Un an après, que sont devenus les 60 000 chrétiens de Mossoul ? Des caméras cachées filment le centre-ville où seule une poignée de civils entretient un semblant de présence, entre précarité et terreur.
Voici ce qu’il reste des 60 000 chrétiens qui vivaient à Mossoul, dans le Nord de l’Irak, aujourd’hui sous contrôle du pseudo État islamique (EI), et de leurs biens : une vidéo exclusive publiée par la BBC, tournée en caméra cachée d’une voiture en marche. La vidéo montre des images de la vie quotidienne dans la deuxième ville du pays. On y voit des femmes intégralement voilées de noir, des écoles abandonnées et des lieux de culte totalement détruits…
Un an après la prise de Mossoul par les djihadistes (Aleteia), il ne reste plus un chrétien. Tous ont pris la fuite ou ont été chassés, et les murs de leurs maisons frappés de la lettre arabe "ن" ("noûn", le N de l’alphabet latin), accompagnée de l’inscription "Propriété confisquée par l’État islamique". "Partir ou mourir" était le sort tragique de ces chrétiens.
Les djihadistes s’octroient un quart de chaque salaire
Aujourd’hui, seule une poignée de civils est retenue dans les murs de la ville, contrainte à vivre dans un climat de terreur et avec l’interdiction formelle de partir. Des refugiés à Erbil témoignent que les djihadistes veillent à entretenir un minimum de présence civile dans la ville pour limiter les bombardements et se protéger d’éventuelles attaques extérieures. Les images et témoignages recueillis par la BBC confirment le climat de terreur et de précarité subis par les habitants : "L’EI est très strict sur la tenue vestimentaire des femmes", raconte Hanna, et il n’est pas rare de voir "un homme fouetté parce que son épouse ne porte pas de gant", ou de voir des djihadistes procéder à "des inspections surprises" dans un restaurant pour s’assurer que les règles sont respectées même durant les repas. "La vie quotidienne a changé du tout au tout, confirme Hisham. Les gens ont perdu leur emploi ou abandonné leurs études, tous nos droits les plus élémentaires nous sont refusés." Les djihadistes se prennent un quart de chaque salaire comme contribution pour reconstruire la ville, témoigne-t-elle, et même les imams ont été remplacés par des partisans du pseudo califat.
"Je suis née chrétienne et je mourrai chrétienne"

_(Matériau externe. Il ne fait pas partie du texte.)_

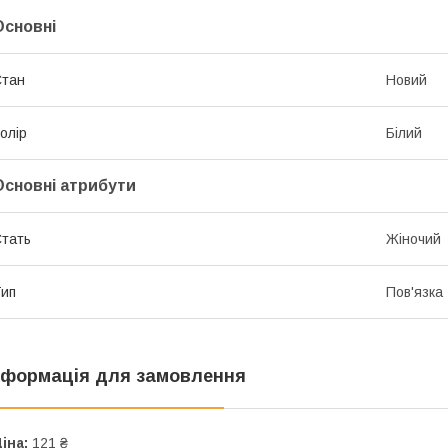
Основні
Стан
Новий
олір
Білий
Основні атрибути
тать
Жіночий
ип
Пов'язка
нформація для замовлення
іна:
121 ₴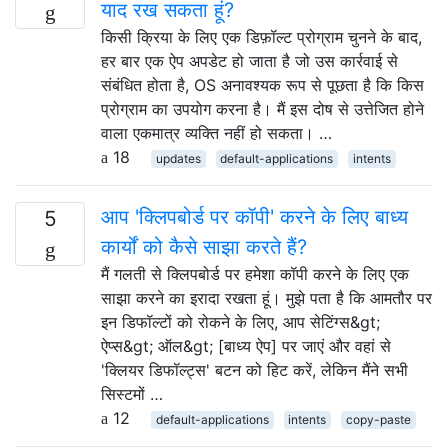
याद रख सकता हूं?
किसी क्रिया के लिए एक डिफ़ॉल्ट प्रोग्राम चुनने के बाद,
हर बार एक ऐप अपडेट हो जाता है जो उस कार्रवाई से
संबंधित होता है, OS अनावश्यक रूप से पूछता है कि किस
प्रोग्राम का उपयोग करना है। मैं इस दोष से उत्तेजित होने
वाला एकमात्र व्यक्ति नहीं हो सकता। …
18
updates
default-applications
intents
आप 'क्लिपबोर्ड पर कॉपी' करने के लिए बाध्य
5
कार्यों को कैसे साझा करते हैं?
मैं गलती से क्लिपबोर्ड पर हमेशा कॉपी करने के लिए एक
साझा करने का इरादा रखता हूं। मुझे पता है कि आमतौर पर
इन डिफॉल्टों को रोकने के लिए, आप सेटिंग्स&gt;
ऐप्स&gt; ऑल&gt; [बाध्य ऐप] पर जाएं और वहां से
'क्लियर डिफॉल्ट्स' बटन को हिट करें, लेकिन मैंने सभी
सिस्टमों …
12
default-applications
intents
copy-paste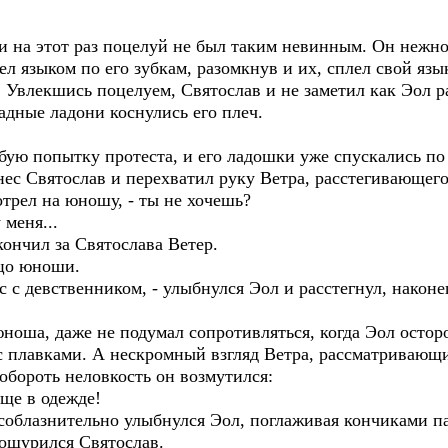
и на этот раз поцелуй не был таким невинным. Он нежно
ел языком по его зубкам, разомкнув и их, сплел свой яз
й. Увлекшись поцелуем, Святослав и не заметил как Эол р
ладные ладони коснулись его плеч.
бую попытку протеста, и его ладошки уже спускались п
знес Святослав и перехватил руку Ветра, расстегивающего
отрел на юношу, - ты не хочешь?
 меня...
акончил за Святослава Ветер.
ицо юноши.
кс с девственником, - улыбнулся Эол и расстегнул, након
ноша, даже не подумал сопротивляться, когда Эол остор
 с плавками. А нескромный взгляд Ветра, рассматривающи
обороть неловкость он возмутился:
 еще в одежде!
- соблазнительно улыбнулся Эол, поглаживая кончиками 
сощурился Святослав.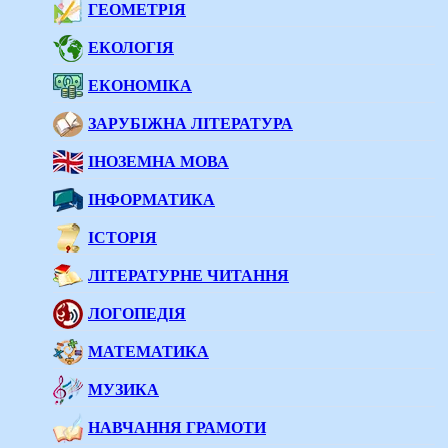
ГЕОМЕТРІЯ
ЕКОЛОГІЯ
ЕКОНОМІКА
ЗАРУБІЖНА ЛІТЕРАТУРА
ІНОЗЕМНА МОВА
ІНФОРМАТИКА
ІСТОРІЯ
ЛІТЕРАТУРНЕ ЧИТАННЯ
ЛОГОПЕДІЯ
МАТЕМАТИКА
МУЗИКА
НАВЧАННЯ ГРАМОТИ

La prise de Mossoul, le 10 juin 2014, a été suivie de celle de Qaraqosh (Aleteia), le 6 août, provoquant à elles deux la fuite de 2 millions d’Irakiens, dont la plupart sont encore réfugiés. Quel est leur état d’esprit aujourd’hui ? Comment envisagent-ils l’avenir ? L’équipe de l’Aide à l’Église en détresse (AED) les a rencontrés : Leila Sabria, réfugiée à Batania s’est trouvée à Mossoul face à un djihadiste de Daesh (EI), la sommant de se convertir. Elle raconte : "Je lui ai répondu : ‘Je suis née chrétienne et je mourrai chrétienne’. C’est ma foi qui m’a sauvée à ce moment-là, je me suis sentie très forte. Ce n’est qu’après que j’ai réalisé ce qui aurait pu se passer. Les jours suivants ont été très difficiles. J’ai réalisé que j’avais tout quitté, ma nouvelle maison à Mossoul, tout…". Les religieuses dominicaines n’ont pas été épargnées non plus : "Nous avons perdu 12 couvents, déplore Sœur Maria Hanna, la prieure. Les sœurs ont été humiliées, elles ont été profondément blessées dans leur âme".
"Nos enfants n’ont plus d’avenir en Irak"
Un an après cette tragédie, les réfugiés sont très fatigués, "surtout psychologiquement", explique à l’AED Frère Jalaal qui gère les 270 familles accueillies au centre Werenfried d’Erbil. Les villes n’ont pas encore été libérées et ne le seront probablement pas avant plusieurs mois. L’avenir pour eux est sombre : "Il n’y a pas de futur ici, explique Loay, chrétien de Qaraqosh, réfugié avec sa femme et ses deux enfants. Nos enfants n’ont plus d’avenir en Irak. S’ils restent, peut-être que demain ils leur donneront des armes, et je ne veux pas. Ici, tout est violence."
À la question de savoir si ces épreuves les ont fait douter de leur foi, la réponse des chrétiens est quasi unanime. Leur foi reste là, infaillible, fortifiée. Fadel Yalda, réfugié chrétien à Maila Berwan, témoigne : "Jésus a souffert pour nous et maintenant, nous souffrons pour Lui. Nous sommes ici et nous sommes forts dans notre foi".